Brief = What is needed is an exact copy of the lines from the start of the records below through the line with "right eye: (233, 8)", without the pictures.

□ □ □ □

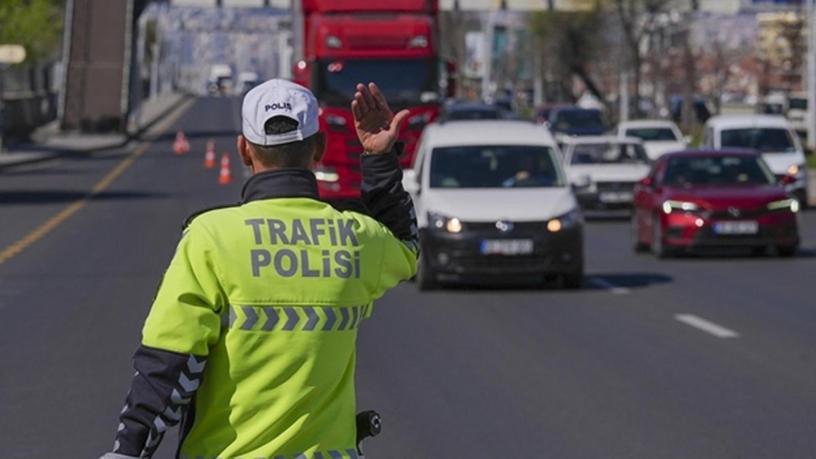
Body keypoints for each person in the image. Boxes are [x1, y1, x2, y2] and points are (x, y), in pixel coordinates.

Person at [101, 79, 418, 458]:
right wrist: (380, 159)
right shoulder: (356, 237)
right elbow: (407, 246)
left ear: (243, 150)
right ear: (320, 148)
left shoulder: (211, 238)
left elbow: (168, 364)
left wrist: (128, 450)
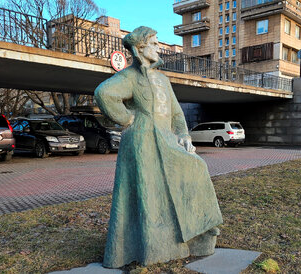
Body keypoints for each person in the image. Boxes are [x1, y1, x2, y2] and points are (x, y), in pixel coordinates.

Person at [95, 26, 223, 268]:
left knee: (196, 168)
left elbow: (176, 112)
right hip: (142, 140)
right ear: (140, 48)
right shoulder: (131, 76)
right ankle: (152, 244)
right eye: (153, 43)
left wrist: (184, 135)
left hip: (167, 139)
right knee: (150, 194)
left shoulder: (163, 79)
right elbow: (104, 93)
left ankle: (199, 230)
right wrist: (127, 118)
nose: (158, 47)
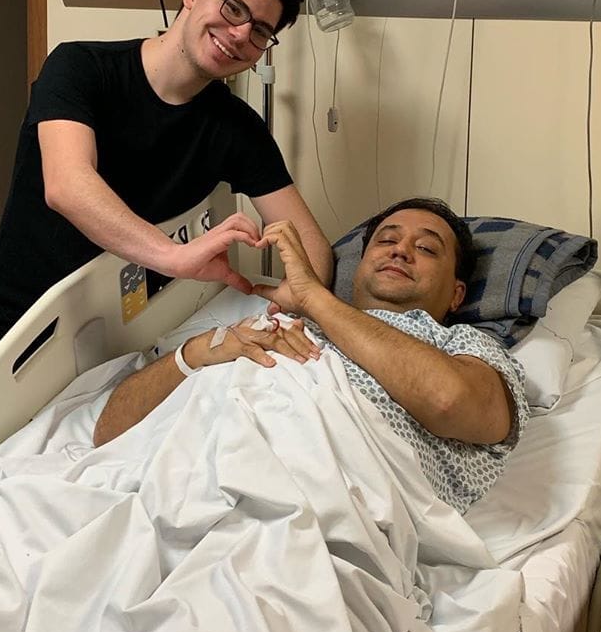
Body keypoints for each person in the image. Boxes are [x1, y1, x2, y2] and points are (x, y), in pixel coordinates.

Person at [0, 0, 332, 369]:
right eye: (233, 8)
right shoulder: (80, 68)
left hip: (131, 333)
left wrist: (298, 297)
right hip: (24, 326)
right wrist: (175, 257)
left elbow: (310, 242)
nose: (239, 35)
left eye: (260, 31)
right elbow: (67, 185)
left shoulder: (236, 127)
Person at [94, 198, 528, 514]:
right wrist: (195, 355)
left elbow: (450, 401)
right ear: (358, 267)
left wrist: (314, 298)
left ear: (456, 294)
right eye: (386, 240)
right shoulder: (275, 325)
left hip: (312, 507)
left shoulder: (463, 347)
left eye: (427, 249)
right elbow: (109, 433)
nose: (400, 250)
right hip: (181, 485)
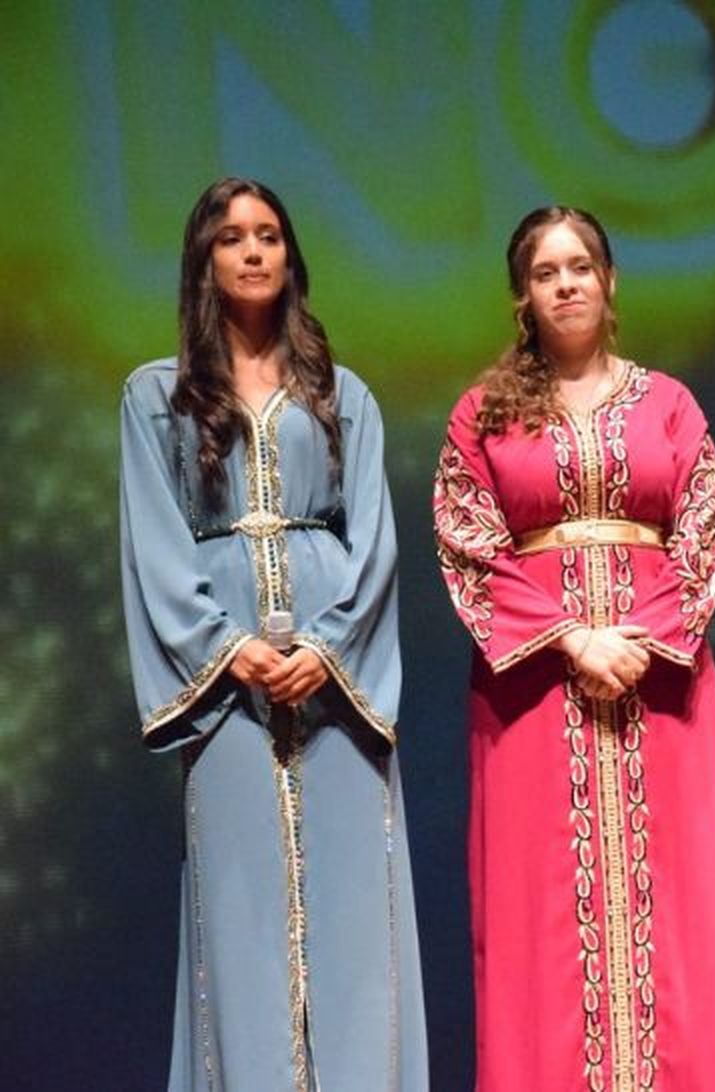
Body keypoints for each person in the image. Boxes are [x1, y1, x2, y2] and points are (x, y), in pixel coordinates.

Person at [432, 205, 715, 1090]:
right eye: (546, 272)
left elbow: (701, 525)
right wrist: (570, 638)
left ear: (610, 282)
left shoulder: (669, 403)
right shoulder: (483, 413)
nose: (567, 283)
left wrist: (641, 642)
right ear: (523, 297)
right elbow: (468, 540)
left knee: (684, 910)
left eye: (581, 265)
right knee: (541, 916)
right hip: (534, 689)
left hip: (660, 686)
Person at [118, 177, 427, 1090]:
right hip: (229, 699)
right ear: (203, 259)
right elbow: (155, 543)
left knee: (354, 915)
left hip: (335, 688)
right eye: (230, 237)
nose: (252, 251)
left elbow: (372, 539)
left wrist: (326, 650)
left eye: (268, 235)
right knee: (243, 917)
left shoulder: (343, 394)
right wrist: (228, 650)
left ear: (291, 257)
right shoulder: (157, 396)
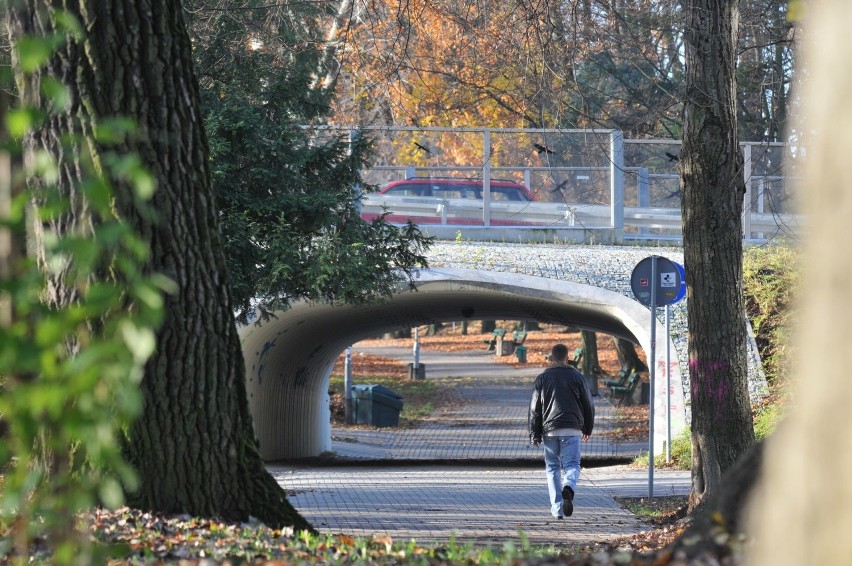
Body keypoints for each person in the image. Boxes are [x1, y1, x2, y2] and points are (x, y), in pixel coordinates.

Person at [529, 343, 595, 520]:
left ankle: (557, 509)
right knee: (572, 465)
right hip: (572, 429)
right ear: (568, 357)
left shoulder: (542, 378)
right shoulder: (577, 376)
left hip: (549, 430)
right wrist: (587, 428)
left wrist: (534, 433)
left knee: (552, 468)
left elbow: (535, 408)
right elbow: (588, 404)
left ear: (551, 358)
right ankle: (569, 487)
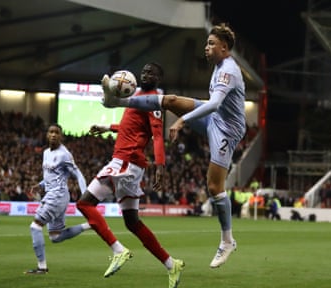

□ □ □ □

Written answer =
Body keypoints for each person in the image. Boxes are [x1, y1, x2, y2] and points are (x, y), in pixel coordinates.

Person at [101, 79, 418, 458]:
right wrist: (380, 159)
right shoulder: (356, 237)
right elbow: (407, 246)
left ear: (243, 150)
right ear: (320, 148)
left shoulder: (211, 238)
left elbow: (168, 364)
left wrist: (128, 450)
Body keypoints for each person in the image. Boxes are [x1, y1, x2, y2] and points are (x, y), in pixel coordinates.

Person at [95, 26, 223, 268]:
left knee: (196, 168)
left elbow: (176, 112)
right hip: (142, 140)
right ear: (140, 48)
right shoulder: (131, 76)
right ankle: (152, 244)
right eye: (153, 43)
left wrist: (184, 135)
left hip: (167, 139)
right knee: (150, 194)
left shoulder: (163, 79)
right elbow: (104, 93)
left ankle: (199, 230)
right wrist: (127, 118)
nose: (158, 47)
Body keypoints for each person in the image. Boxes are [x1, y1, x2, y2] and points are (x, y), in pixel coordinates.

Person at [0, 0, 332, 369]:
right eye: (233, 8)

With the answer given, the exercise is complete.